Microsoft shares Copilot prompt to surface praise from Outlook emails and Teams chats
The prompt is designed to help users mine Microsoft 365 Copilot for positive feedback buried in Outlook email and Microsoft Teams conversations, turning scattered compliments into a polished paragraph that can be reused for performance reviews, project updates and internal comms.
Microsoft has posted a brief prompt that helps users extract positive feedback from their work communications using Microsoft 365 Copilot (Copilot), positioning it as a simple way to pull recognition from Outlook and Microsoft Teams (Teams) without trawling through threads manually.
The guidance appeared on Microsoft Signal, the company’s editorial channel that publishes short, practical suggestions for using artificial intelligence (AI) tools at work. The post instructs users to paste a concise summary into Copilot, including the project or topic, the recognition given, and who provided it, so that Copilot can compile a polished paragraph highlighting key themes of contribution and impact.
A prompt designed to “hype you up”
The Signal post, published on 16 January 2026, is explicitly framed as a morale boost, with Microsoft saying Copilot can help find “praise hiding in your inbox or Teams chats”. It then provides a ready-to-use prompt for Outlook folders.
Using the emails in my Outlook folder [Folder Name], summarize the recognition I have received. For each email, provide a brief summary including the project or topic, the recognition given, and who provided it. Then, compile a polished paragraph highlighting key themes of my contributions and impact.
Microsoft adds that users can tweak the wording to dig up “the glowing things” people have said in Teams, suggesting the same approach can be applied to chat-based feedback rather than email.
Why Microsoft is pushing prompts
The post is part of a broader pattern in which Microsoft is trying to normalise prompt-led workflows in Office, turning “what should I ask the AI?” into reusable recipes. Microsoft’s own guidance on Copilot prompts encourages users to be specific about the goal, context, expectations and data sources, which is effectively what the Signal prompt does by telling Copilot where to look and what to produce.

*Data listing*.
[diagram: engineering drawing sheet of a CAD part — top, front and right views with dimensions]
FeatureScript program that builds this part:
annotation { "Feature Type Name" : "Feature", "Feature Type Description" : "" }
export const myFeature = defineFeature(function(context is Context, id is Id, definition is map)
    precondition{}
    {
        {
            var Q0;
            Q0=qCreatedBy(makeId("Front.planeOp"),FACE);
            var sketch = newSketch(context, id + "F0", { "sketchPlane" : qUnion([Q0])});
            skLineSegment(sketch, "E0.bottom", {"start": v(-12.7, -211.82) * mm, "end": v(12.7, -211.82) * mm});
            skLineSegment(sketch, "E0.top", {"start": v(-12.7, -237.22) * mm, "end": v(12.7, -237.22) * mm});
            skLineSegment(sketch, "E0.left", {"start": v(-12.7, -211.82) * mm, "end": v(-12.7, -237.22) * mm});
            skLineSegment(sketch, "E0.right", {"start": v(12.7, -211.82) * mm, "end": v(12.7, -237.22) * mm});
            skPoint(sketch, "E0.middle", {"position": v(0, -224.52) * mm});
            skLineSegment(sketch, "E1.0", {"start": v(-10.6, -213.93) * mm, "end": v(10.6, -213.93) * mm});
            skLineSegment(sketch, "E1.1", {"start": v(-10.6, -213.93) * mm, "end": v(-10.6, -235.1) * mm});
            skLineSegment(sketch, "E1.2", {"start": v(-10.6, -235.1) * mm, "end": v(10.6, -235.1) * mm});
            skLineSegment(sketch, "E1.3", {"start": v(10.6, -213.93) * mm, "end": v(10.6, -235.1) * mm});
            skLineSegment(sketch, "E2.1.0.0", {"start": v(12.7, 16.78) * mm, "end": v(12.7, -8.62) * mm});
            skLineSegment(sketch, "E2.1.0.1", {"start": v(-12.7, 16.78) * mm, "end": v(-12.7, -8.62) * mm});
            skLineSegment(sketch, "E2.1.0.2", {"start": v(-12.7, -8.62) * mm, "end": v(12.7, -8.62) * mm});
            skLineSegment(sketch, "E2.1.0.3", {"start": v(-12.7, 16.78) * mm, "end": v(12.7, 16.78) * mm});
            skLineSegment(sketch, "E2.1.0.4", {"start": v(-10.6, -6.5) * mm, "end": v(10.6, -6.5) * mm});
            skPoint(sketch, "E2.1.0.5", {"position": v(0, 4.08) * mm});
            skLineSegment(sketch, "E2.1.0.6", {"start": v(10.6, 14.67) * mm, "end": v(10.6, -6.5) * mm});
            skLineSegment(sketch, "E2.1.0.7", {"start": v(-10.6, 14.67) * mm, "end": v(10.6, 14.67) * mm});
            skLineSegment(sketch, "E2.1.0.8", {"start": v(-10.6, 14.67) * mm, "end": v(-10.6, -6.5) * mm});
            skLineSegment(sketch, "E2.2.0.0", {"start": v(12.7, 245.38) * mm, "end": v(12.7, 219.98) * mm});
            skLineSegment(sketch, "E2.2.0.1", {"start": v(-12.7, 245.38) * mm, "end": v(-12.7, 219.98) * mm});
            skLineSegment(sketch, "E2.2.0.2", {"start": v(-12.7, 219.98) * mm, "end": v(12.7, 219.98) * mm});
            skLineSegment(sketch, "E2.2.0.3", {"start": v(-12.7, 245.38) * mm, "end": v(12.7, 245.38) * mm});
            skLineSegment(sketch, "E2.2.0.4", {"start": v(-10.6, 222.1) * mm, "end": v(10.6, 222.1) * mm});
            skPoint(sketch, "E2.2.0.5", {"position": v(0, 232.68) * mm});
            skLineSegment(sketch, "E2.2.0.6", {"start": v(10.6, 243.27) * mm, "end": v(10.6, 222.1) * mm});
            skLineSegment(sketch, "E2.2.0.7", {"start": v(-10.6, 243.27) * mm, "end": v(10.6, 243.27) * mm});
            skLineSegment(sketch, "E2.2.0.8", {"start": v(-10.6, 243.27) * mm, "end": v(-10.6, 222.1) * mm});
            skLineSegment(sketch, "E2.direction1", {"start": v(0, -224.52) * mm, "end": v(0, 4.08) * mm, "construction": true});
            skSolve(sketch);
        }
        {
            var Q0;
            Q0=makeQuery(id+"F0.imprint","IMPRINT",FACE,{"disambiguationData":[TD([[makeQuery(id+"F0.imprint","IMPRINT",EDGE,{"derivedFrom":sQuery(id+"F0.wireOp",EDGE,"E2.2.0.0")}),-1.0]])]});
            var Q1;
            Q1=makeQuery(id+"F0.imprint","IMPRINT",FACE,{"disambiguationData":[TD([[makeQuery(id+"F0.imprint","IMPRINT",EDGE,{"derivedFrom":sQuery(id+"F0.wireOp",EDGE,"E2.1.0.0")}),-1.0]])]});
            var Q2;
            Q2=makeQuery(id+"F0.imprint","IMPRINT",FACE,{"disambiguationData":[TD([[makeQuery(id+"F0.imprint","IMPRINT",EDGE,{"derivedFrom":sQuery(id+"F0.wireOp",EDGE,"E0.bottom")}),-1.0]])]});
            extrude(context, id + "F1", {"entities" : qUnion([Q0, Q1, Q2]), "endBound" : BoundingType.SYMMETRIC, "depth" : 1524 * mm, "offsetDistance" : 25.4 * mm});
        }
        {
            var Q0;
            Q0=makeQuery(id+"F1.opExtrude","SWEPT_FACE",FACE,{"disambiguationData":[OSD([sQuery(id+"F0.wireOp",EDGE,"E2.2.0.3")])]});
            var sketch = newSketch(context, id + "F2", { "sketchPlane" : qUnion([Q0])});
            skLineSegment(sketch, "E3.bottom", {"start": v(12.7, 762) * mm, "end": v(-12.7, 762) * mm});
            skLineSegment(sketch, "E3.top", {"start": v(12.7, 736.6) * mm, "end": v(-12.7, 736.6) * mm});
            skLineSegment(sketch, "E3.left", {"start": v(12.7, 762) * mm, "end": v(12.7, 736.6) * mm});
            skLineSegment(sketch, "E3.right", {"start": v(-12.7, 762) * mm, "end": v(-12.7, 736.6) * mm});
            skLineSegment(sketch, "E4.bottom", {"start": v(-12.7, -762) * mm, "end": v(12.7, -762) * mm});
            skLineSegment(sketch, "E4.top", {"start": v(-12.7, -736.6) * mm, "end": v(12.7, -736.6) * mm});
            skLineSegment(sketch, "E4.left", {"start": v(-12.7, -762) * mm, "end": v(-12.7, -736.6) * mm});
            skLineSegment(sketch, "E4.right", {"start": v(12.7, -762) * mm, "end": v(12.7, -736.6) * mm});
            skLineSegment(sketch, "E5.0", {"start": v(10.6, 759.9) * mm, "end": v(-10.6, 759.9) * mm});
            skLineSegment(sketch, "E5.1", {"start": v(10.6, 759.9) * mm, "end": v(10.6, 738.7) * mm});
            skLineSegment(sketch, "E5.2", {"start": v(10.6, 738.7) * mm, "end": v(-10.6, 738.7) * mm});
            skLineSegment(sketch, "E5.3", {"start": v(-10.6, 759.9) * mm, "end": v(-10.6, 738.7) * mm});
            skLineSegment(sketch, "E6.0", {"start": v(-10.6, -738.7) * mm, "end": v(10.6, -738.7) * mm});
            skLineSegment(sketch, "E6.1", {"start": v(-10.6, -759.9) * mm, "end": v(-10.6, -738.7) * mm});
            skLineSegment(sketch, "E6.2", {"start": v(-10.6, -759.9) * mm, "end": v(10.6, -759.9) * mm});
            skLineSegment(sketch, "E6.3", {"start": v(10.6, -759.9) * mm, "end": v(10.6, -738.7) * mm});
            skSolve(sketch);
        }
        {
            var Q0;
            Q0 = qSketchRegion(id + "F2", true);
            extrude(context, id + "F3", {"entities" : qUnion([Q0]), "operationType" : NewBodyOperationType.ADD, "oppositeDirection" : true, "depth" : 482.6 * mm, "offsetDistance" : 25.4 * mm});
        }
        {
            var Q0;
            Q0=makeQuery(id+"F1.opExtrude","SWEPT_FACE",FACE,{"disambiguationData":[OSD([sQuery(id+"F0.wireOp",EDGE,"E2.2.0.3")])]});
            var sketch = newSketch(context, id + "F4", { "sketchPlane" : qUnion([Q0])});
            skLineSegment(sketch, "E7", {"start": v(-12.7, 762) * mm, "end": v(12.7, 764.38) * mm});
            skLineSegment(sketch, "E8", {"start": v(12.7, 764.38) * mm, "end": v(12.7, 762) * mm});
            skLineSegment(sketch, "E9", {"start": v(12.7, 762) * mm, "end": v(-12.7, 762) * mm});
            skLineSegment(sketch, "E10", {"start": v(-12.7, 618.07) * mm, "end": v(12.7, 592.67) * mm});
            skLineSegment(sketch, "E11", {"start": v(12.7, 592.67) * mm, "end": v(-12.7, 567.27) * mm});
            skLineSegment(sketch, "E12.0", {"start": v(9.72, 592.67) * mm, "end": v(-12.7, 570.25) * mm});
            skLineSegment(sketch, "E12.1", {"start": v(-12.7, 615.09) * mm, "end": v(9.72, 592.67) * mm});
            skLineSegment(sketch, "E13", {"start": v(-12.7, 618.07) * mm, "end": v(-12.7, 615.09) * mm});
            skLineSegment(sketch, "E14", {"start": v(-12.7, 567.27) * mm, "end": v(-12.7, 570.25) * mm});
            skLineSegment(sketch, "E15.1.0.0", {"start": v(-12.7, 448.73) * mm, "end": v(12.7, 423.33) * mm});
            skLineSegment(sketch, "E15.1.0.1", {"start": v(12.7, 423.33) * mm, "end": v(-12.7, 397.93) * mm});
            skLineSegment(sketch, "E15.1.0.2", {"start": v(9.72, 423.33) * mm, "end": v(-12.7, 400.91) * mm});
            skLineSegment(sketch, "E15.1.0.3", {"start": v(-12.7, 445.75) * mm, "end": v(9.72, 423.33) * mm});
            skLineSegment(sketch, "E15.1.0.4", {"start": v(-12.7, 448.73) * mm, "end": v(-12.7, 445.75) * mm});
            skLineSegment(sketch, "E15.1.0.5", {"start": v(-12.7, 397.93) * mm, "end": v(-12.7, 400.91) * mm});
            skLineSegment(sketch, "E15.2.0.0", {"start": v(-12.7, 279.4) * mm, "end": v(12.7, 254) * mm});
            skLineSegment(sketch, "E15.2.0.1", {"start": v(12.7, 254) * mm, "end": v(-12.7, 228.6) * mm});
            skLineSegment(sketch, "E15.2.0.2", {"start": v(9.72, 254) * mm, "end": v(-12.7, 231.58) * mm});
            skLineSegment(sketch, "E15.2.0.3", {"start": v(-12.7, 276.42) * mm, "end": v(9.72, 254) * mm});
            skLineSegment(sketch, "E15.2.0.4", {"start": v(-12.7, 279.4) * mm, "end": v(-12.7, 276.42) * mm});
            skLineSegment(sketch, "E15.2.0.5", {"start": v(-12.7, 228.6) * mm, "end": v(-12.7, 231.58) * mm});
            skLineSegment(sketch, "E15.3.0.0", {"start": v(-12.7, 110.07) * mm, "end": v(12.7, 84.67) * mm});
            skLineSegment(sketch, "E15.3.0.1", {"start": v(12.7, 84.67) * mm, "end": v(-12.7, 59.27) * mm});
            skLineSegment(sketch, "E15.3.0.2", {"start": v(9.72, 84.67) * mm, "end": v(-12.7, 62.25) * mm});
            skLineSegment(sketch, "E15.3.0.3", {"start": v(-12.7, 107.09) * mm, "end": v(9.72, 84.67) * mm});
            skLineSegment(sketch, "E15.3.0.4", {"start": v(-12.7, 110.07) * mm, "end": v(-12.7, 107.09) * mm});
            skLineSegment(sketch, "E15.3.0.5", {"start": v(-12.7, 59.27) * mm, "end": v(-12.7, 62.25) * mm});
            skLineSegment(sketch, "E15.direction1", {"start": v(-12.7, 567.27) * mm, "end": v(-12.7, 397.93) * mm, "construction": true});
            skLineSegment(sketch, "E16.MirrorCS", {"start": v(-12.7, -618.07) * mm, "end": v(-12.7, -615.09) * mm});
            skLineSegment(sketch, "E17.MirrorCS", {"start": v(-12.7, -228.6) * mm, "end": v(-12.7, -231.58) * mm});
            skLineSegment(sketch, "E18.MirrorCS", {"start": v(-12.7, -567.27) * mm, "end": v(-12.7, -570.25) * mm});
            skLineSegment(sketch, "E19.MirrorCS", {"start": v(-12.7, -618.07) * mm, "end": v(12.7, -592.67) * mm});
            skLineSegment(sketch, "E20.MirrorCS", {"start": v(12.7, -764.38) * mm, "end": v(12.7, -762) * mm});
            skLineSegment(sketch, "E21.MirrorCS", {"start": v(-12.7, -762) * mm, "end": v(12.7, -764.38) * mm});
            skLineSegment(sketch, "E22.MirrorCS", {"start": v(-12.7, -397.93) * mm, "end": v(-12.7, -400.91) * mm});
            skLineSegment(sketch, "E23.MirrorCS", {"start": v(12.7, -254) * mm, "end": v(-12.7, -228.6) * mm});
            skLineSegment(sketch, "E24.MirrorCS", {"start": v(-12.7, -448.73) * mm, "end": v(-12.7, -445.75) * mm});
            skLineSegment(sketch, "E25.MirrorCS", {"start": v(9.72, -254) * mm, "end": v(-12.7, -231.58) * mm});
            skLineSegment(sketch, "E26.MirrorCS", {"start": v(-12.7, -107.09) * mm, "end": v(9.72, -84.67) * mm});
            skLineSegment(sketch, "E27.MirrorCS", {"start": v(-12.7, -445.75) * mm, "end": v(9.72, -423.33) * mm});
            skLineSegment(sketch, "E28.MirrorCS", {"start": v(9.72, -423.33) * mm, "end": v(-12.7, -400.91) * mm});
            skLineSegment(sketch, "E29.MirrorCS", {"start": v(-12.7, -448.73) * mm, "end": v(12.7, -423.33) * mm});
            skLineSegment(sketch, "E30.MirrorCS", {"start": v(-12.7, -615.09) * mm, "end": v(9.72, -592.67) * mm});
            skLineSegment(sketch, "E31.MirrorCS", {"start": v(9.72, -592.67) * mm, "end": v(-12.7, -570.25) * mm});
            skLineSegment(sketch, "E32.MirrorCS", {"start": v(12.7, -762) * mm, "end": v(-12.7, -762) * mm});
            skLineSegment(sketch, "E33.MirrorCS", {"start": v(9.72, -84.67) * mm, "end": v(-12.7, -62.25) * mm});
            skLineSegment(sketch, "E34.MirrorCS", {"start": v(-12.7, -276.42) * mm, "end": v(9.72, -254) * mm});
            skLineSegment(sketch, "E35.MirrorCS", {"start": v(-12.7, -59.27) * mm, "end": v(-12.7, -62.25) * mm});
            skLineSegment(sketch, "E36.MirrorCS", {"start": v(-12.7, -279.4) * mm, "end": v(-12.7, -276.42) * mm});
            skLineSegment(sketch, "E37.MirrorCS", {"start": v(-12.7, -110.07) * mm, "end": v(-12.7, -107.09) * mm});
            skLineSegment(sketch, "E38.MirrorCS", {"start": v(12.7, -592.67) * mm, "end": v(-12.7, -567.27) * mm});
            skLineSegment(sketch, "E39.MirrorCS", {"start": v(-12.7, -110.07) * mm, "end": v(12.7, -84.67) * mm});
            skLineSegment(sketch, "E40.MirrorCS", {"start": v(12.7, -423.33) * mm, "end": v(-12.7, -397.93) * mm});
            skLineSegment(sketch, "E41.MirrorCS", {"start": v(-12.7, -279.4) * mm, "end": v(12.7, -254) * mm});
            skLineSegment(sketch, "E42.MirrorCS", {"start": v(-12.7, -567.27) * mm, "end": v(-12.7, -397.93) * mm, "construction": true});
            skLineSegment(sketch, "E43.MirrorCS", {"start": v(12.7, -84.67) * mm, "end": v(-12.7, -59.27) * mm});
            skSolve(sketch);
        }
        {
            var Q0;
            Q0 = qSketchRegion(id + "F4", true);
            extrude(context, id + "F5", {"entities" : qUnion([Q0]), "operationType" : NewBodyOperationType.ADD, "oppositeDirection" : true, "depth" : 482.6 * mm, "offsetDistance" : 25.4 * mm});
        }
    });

*Exercise instructions*.
**1)** Answer these questions from the article on Microsoft's Copilot prompt for finding praise:
(a) On what date was the Signal post published?
(b) How does the article describe Microsoft Signal?
(c) What four things does Microsoft's own guidance on Copilot prompts encourage users to be specific about?
**2)** Decide whether each statement agrees with the article on Microsoft's Copilot prompt for finding praise. Answer yes or no, and quote the words that settle it.
(a) The ready-to-use prompt in the Signal post is written for Teams chats.
(b) Microsoft presents the post as a morale boost.
(c) The polished paragraph can be reused for performance reviews.
**3)** Carry on the article about Microsoft's Copilot prompt for finding praise, picking up after its final sentence.

*Results for each task*.
**1)**
(a) 16 January 2026.
(b) It is the company's editorial channel that publishes short, practical suggestions for using artificial intelligence (AI) tools at work.
(c) The goal, context, expectations and data sources.

**2)**
(a) No: "It then provides a ready-to-use prompt for Outlook folders."
(b) Yes: "is explicitly framed as a morale boost"
(c) Yes: "a polished paragraph that can be reused for performance reviews, project updates and internal comms"

**3)**
The practical value is obvious. Many organisations still run on informal recognition, a manager praising a delivery in Teams, a stakeholder sending a thank you email after a late-night fix, a client noting responsiveness. That feedback is meaningful, but it is often hard to retrieve at appraisal time. Microsoft is pitching Copilot as a bridge between the daily drip of comments and the formal language people need for performance reviews and promotion packs.
Copilot’s “work graph” advantage
Microsoft 365 Copilot sits on top of Microsoft 365 apps and services, which means it can work across the documents and communications employees already use, subject to the permissions and data boundaries in place in a given tenant. In Teams, Microsoft describes Copilot Chat as a way to bring together information from files, messages and other work sources, and to help find information that is “buried in documents or lost in conversations”.
The Signal prompt leans into that promise by anchoring the query in a specific Outlook folder. It is a reminder that, for all the talk of AI, the most effective enterprise use cases are often unglamorous, like searching, summarising and drafting, but done faster and with less friction.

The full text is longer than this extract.